Here, we evaluate 219 combinatorial implementations of the most commonly used analysis tools for their impact on differential gene expression analysis by RNA-Seq. A test dataset was generated using highly purified human classical and nonclassical monocyte subsets from a clinical cohort, allowing us to evaluate the performance of 495 unique workflows, when accounting for differences in expression units and gene- versus transcript-level estimation. We find that the choice of methodologies leads to wide variation in the number of genes called significant, as well as in performance as gauged by precision and recall, calculated by comparing our RNA-Seq results to those from four previously published microarray and BeadChip analyses of the same cell populations. The method of differential gene expression identification exhibited the strongest impact on performance, with smaller impacts from the choice of read aligner and expression modeler. Many workflows were found to exhibit similar overall performance, but with differences in their calibration, with some biased toward higher precision and others toward higher recall.

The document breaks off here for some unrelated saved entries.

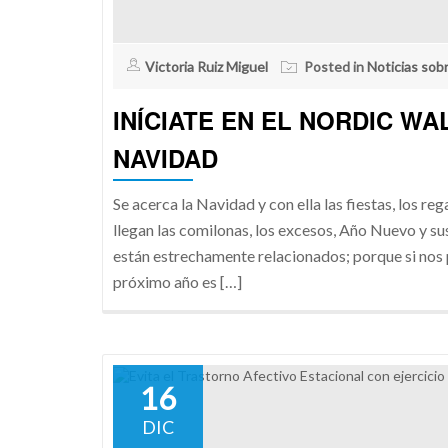
Victoria Ruiz Miguel
Posted in
Noticias sob
INÍCIATE EN EL NORDIC W
NAVIDAD
Se acerca la Navidad y con ella las fiestas, los r
llegan las comilonas, los excesos, Año Nuevo y su
están estrechamente relacionados; porque si nos
próximo año es […]
16
DIC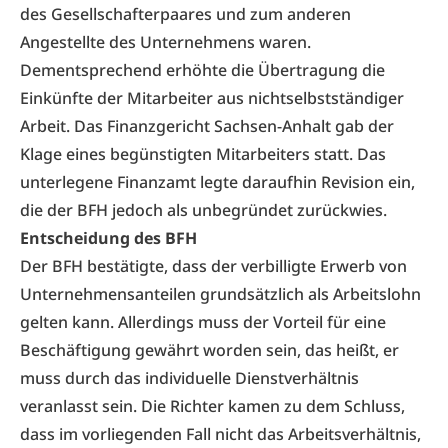
des Gesellschafterpaares und zum anderen
Angestellte des Unternehmens waren.
Dementsprechend erhöhte die Übertragung die
Einkünfte der Mitarbeiter aus nichtselbstständiger
Arbeit. Das Finanzgericht Sachsen-Anhalt gab der
Klage eines begünstigten Mitarbeiters statt. Das
unterlegene Finanzamt legte daraufhin Revision ein,
die der BFH jedoch als unbegründet zurückwies.
Entscheidung des BFH
Der BFH bestätigte, dass der verbilligte Erwerb von
Unternehmensanteilen grundsätzlich als Arbeitslohn
gelten kann. Allerdings muss der Vorteil für eine
Beschäftigung gewährt worden sein, das heißt, er
muss durch das individuelle Dienstverhältnis
veranlasst sein. Die Richter kamen zu dem Schluss,
dass im vorliegenden Fall nicht das Arbeitsverhältnis,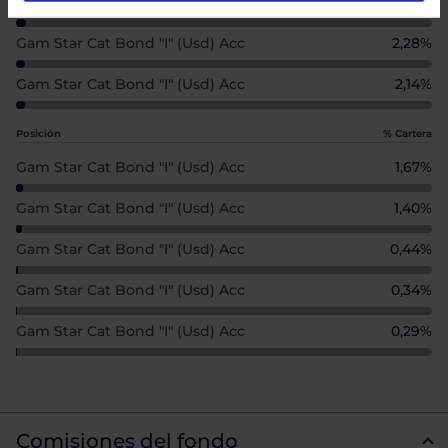
Gam Star Cat Bond "i" (usd) Acc
2,42%
Gam Star Cat Bond "i" (usd) Acc
2,28%
Gam Star Cat Bond "i" (usd) Acc
2,14%
Posición
% Cartera
Gam Star Cat Bond "i" (usd) Acc
1,67%
Gam Star Cat Bond "i" (usd) Acc
1,40%
Gam Star Cat Bond "i" (usd) Acc
0,44%
Gam Star Cat Bond "i" (usd) Acc
0,34%
Gam Star Cat Bond "i" (usd) Acc
0,29%
Comisiones del fondo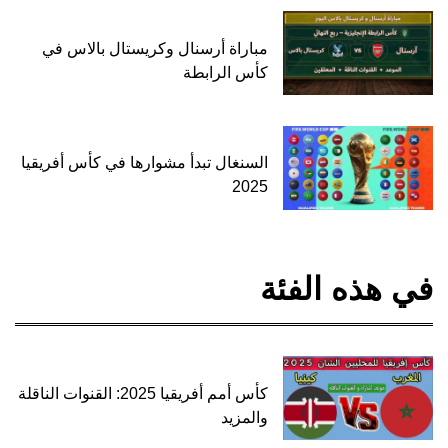
مباراة أرسنال وكريستال بالاس في
كأس الرابطة
السنغال تبدأ مشوارها في كأس أفريقيا
2025
في هذه الفئة
كأس أمم أفريقيا 2025: القنوات الناقلة
والمزيد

There is significant heterogeneity in the performance of RNA-Seq workflows to identify differentially expressed genes. Among the higher performing workflows, different workflows exhibit a precision/recall tradeoff, and the ultimate choice of workflow should take into consideration how the results will be used in subsequent applications. Our analyses highlight the performance characteristics of these workflows, and the data generated in this study could also serve as a useful resource for future development of software for RNA-Seq analysis.
RNA测序已取代微阵列,成为全转录组范围内鉴定差异表达基因的首选方法。然而,RNA测序分析仍在迅速发展,在三个主要处理步骤( reads比对、表达建模和差异表达基因鉴定)中的每一步都有大量工具可用。尽管一些研究已根据金标准基因表达集对这些工具进行了基准测试,但很少有研究评估它们相互配合时的性能。此外,普遍缺乏在真实的、生理相关数据集上对这类工具进行测试,而这些数据集通常具有在严格控制的参考RNA样本或合成数据集中未体现的特性。

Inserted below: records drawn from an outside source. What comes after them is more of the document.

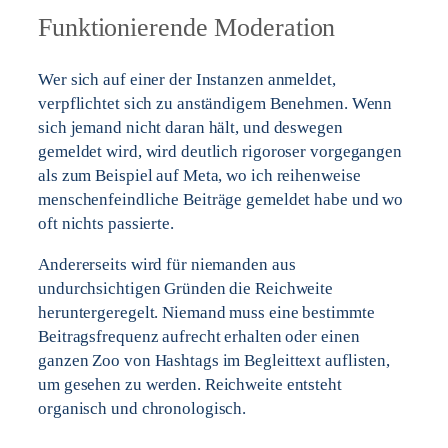
Funktionierende Moderation
Wer sich auf einer der Instanzen anmeldet,
verpflichtet sich zu anständigem Benehmen. Wenn
sich jemand nicht daran hält, und deswegen
gemeldet wird, wird deutlich rigoroser vorgegangen
als zum Beispiel auf Meta, wo ich reihenweise
menschenfeindliche Beiträge gemeldet habe und wo
oft nichts passierte.
Andererseits wird für niemanden aus
undurchsichtigen Gründen die Reichweite
heruntergeregelt. Niemand muss eine bestimmte
Beitragsfrequenz aufrecht erhalten oder einen
ganzen Zoo von Hashtags im Begleittext auflisten,
um gesehen zu werden. Reichweite entsteht
organisch und chronologisch.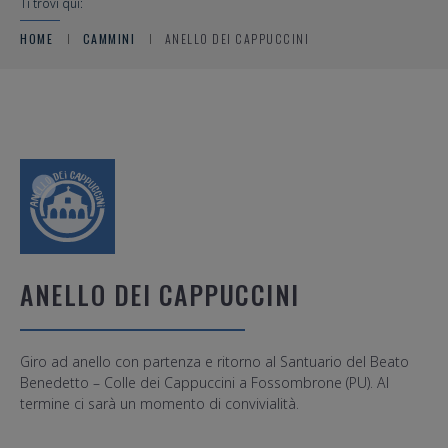
Ti trovi qui:
HOME
CAMMINI
ANELLO DEI CAPPUCCINI
ANELLO DEI CAPPUCCINI
Giro ad anello con partenza e ritorno al Santuario del Beato
Benedetto – Colle dei Cappuccini a Fossombrone (PU). Al
termine ci sarà un momento di convivialità.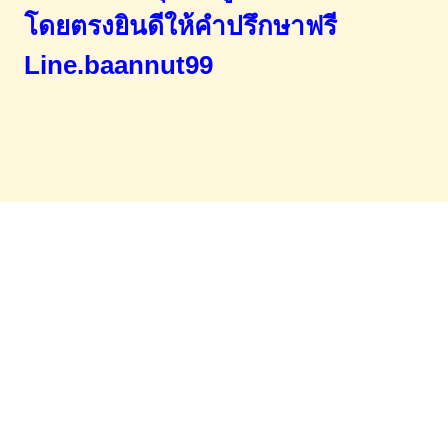
โดยตรง
ยินดีให้คำปรึกษาฟรี
Line.baannut99
Home
จำนองขายฝาก
บทความ
ข่าวสาร
เอกสารDownload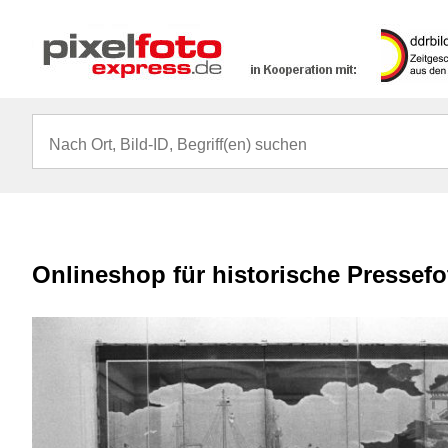
Onlineshop für historische Pressef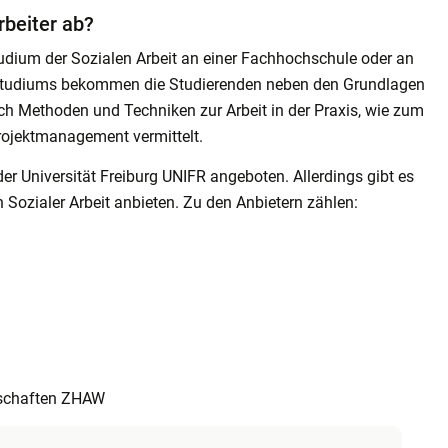
rbeiter ab?
udium der Sozialen Arbeit an einer Fachhochschule oder an
s Studiums bekommen die Studierenden neben den Grundlagen
uch Methoden und Techniken zur Arbeit in der Praxis, wie zum
rojektmanagement vermittelt.
er Universität Freiburg UNIFR angeboten. Allerdings gibt es
 Sozialer Arbeit anbieten. Zu den Anbietern zählen:
nschaften ZHAW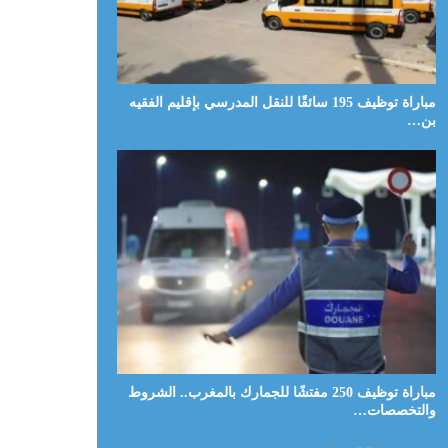
مباراة توظيف 195 سائقًا للنقل المدرسي بإقليم الفقيه
بن…
مباراة توظيف 250 مفتشًا للجمارك بالمغرب.. الشروط
والتخصصات…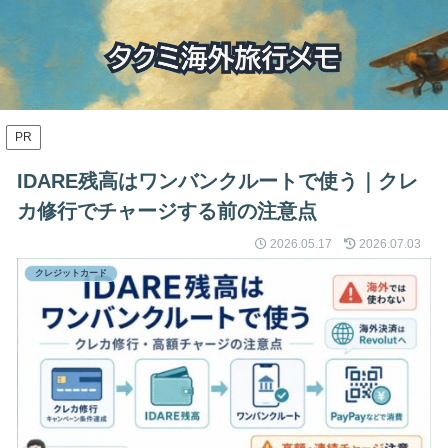
PR
IDARE残高はワンバンクルートで使う｜クレ
カ修行でチャージする前の注意点
2026.05.17
2026.07.03
クレジットカード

在这里,我们评估了最常用分析工具的219种组合实现方式对RNA测序差异基因表达分析的影响。我们使用来自临床队列的高度纯化的人类经典和非经典单核细胞亚群生成了一个测试数据集,在考虑表达单位差异以及基因水平和转录本水平估计差异的情况下,使我们能够评估495种独特工作流程的性能。我们发现,方法的选择会导致被判定为显著的基因数量有很大差异,以及在通过将我们的RNA测序结果与之前发表的对相同细胞群体的四项微阵列和BeadChip分析结果进行比较计算得出的精度和召回率所衡量的性能方面存在差异。差异基因表达鉴定方法对性能的影响最为显著, reads比对工具和表达建模工具的选择影响较小。发现许多工作流程表现出相似的整体性能,但在校准方面存在差异,有些偏向更高的精度,有些则偏向更高的召回率。
RNA测序工作流程在鉴定差异表达基因的性能方面存在显著异质性。在性能较高的工作流程中,不同的工作流程表现出精度/召回率的权衡,工作流程的最终选择应考虑结果将如何在后续应用中使用。我们的分析突出了这些工作流程的性能特征,本研究中生成的数据也可作为RNA测序分析软件未来开发的有用资源。